-- EXCERPT PROVIDED --

---*---

Conjecture: a(1)=3 is the only odd term of the sequence.
Conjecture: All terms of the sequence are of the above form derived from Fermat primes.
The sequence has 5 (known) terms in common with sequences A055708 (k-1 | sigma(k)) and A056006 (k | sigma(k)+2) since {a(n)} is a subsequence of both.
The first five terms of the sequence are respectively congruent to 3, 4, 4, 4, 4 modulo 6.
After a(5) there are no further terms < 8*10^9.
Up to m = 1312*10^8 there are no further terms in the class congruent to 4 modulo 6.

---*---

-- DATA --

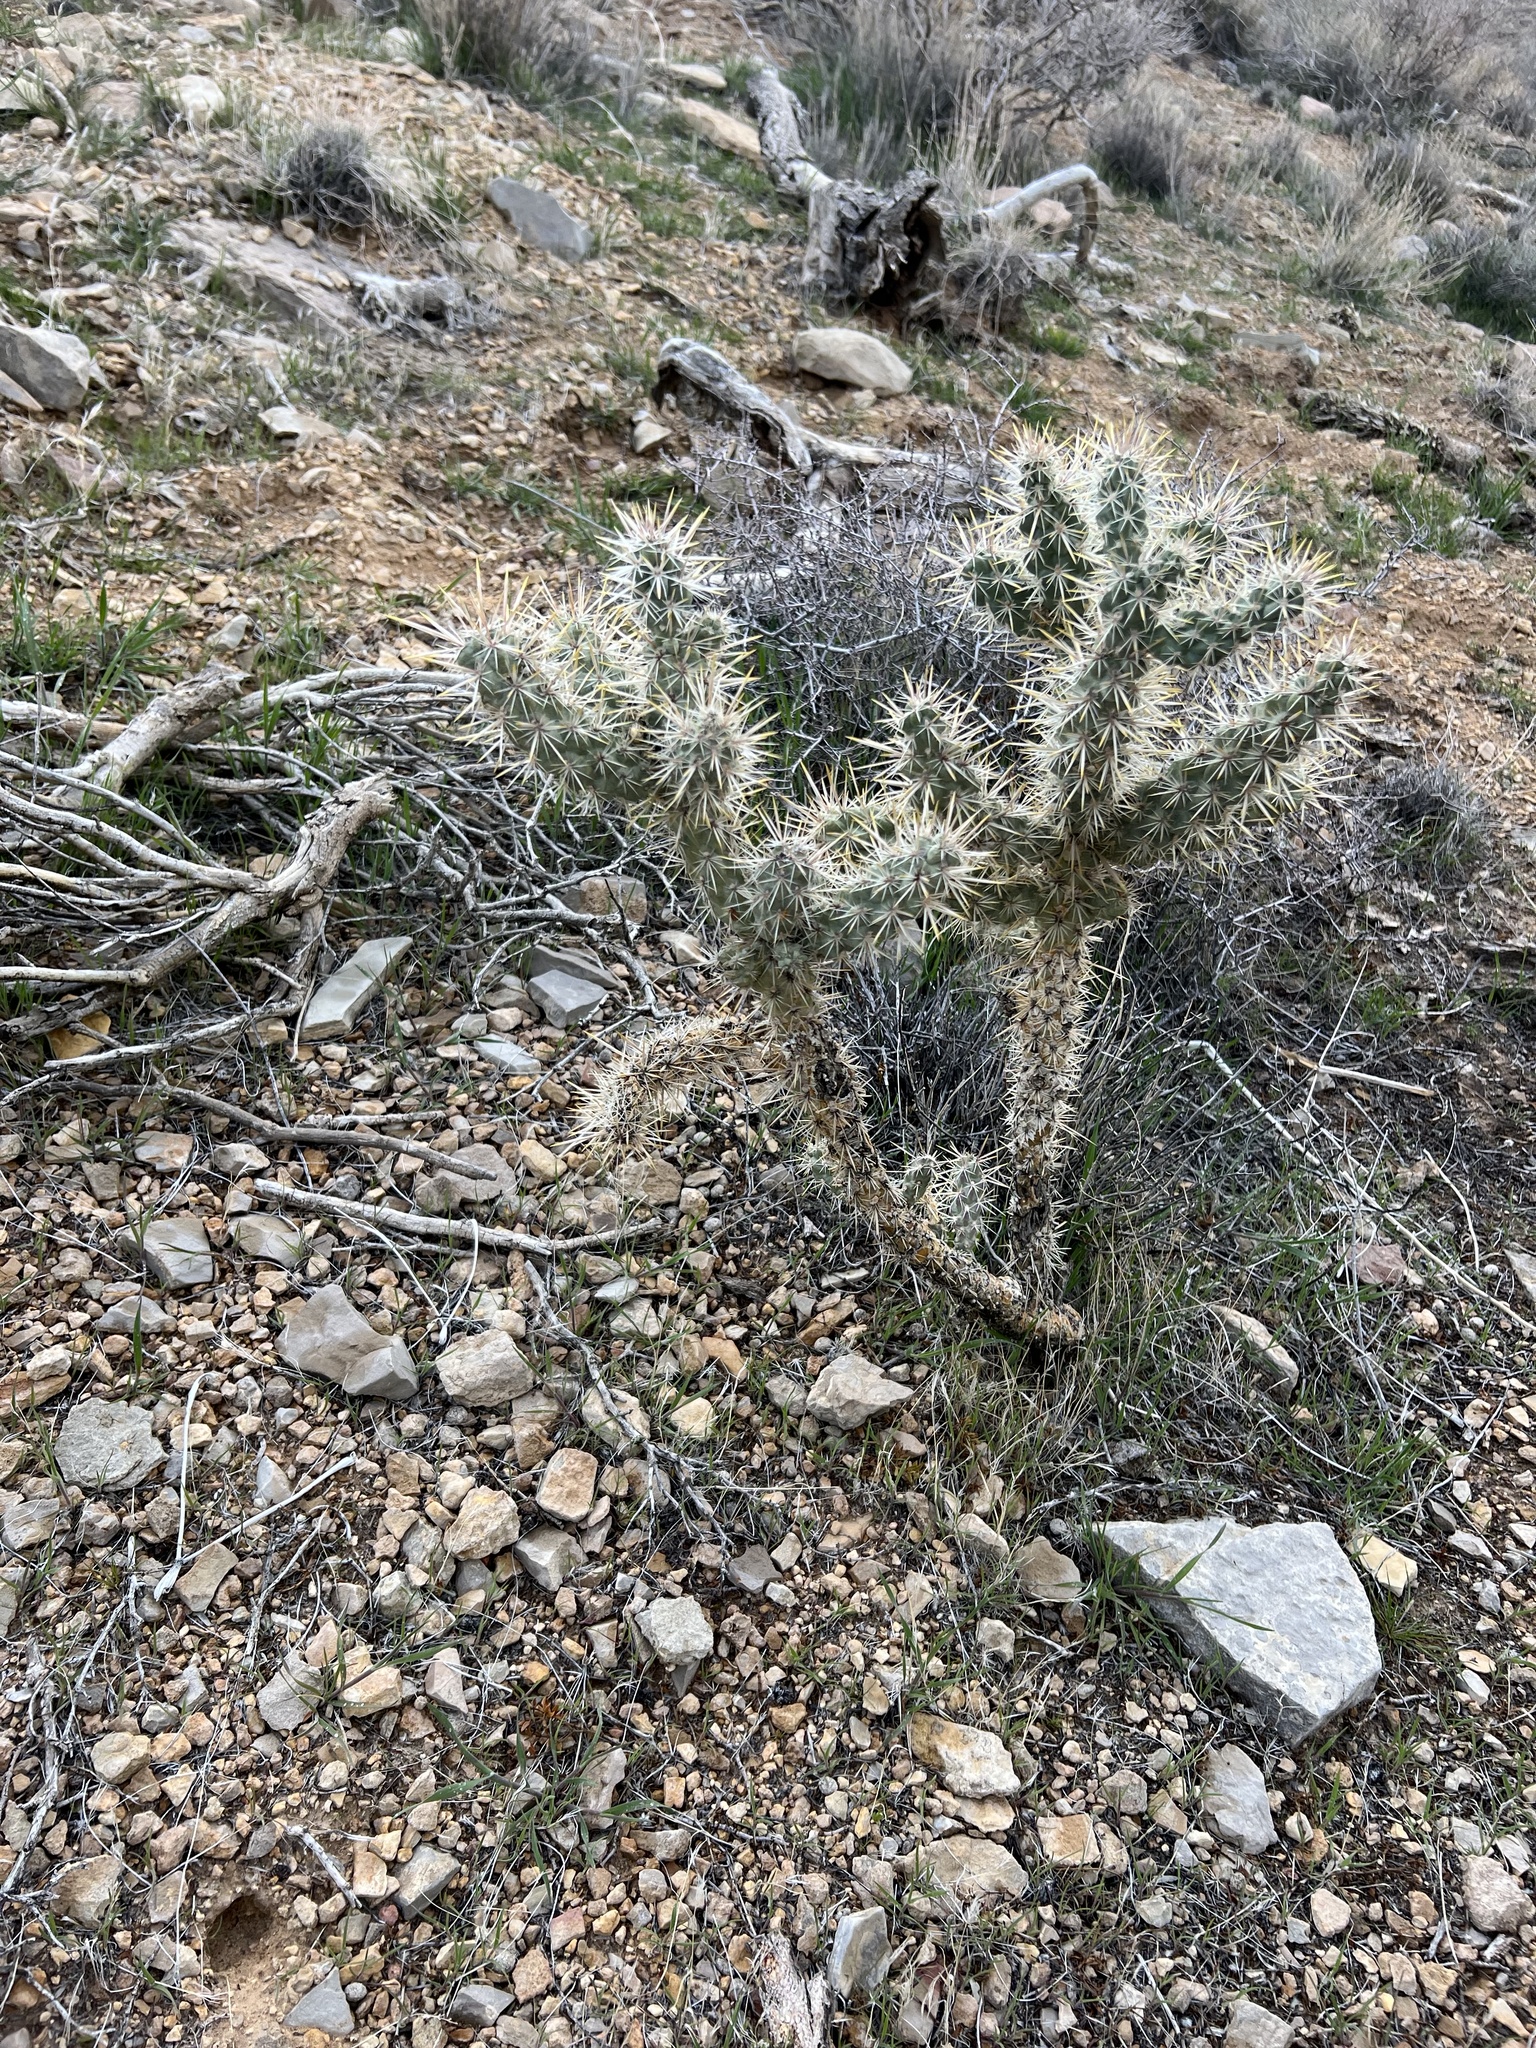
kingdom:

---*---

-- TASKS FOR THIS EXERCISE --
[A] Transcribe the sequence notes from "The first five" to "to 4 modulo 6.".
[B] In the sequence notes, condense the paragraph beginning "The sequence has 5 (known) terms" into one shorter sentence that keeps its main facts.
The material is not needed for this work.

-- SOLUTIONS --
[A]
The first five terms of the sequence are respectively congruent to 3, 4, 4, 4, 4 modulo 6.
After a(5) there are no further terms < 8*10^9.
Up to m = 1312*10^8 there are no further terms in the class congruent to 4 modulo 6.

[B] As a subsequence of both A055708 (k-1 | sigma(k)) and A056006 (k | sigma(k)+2), the sequence shares its 5 known terms with each.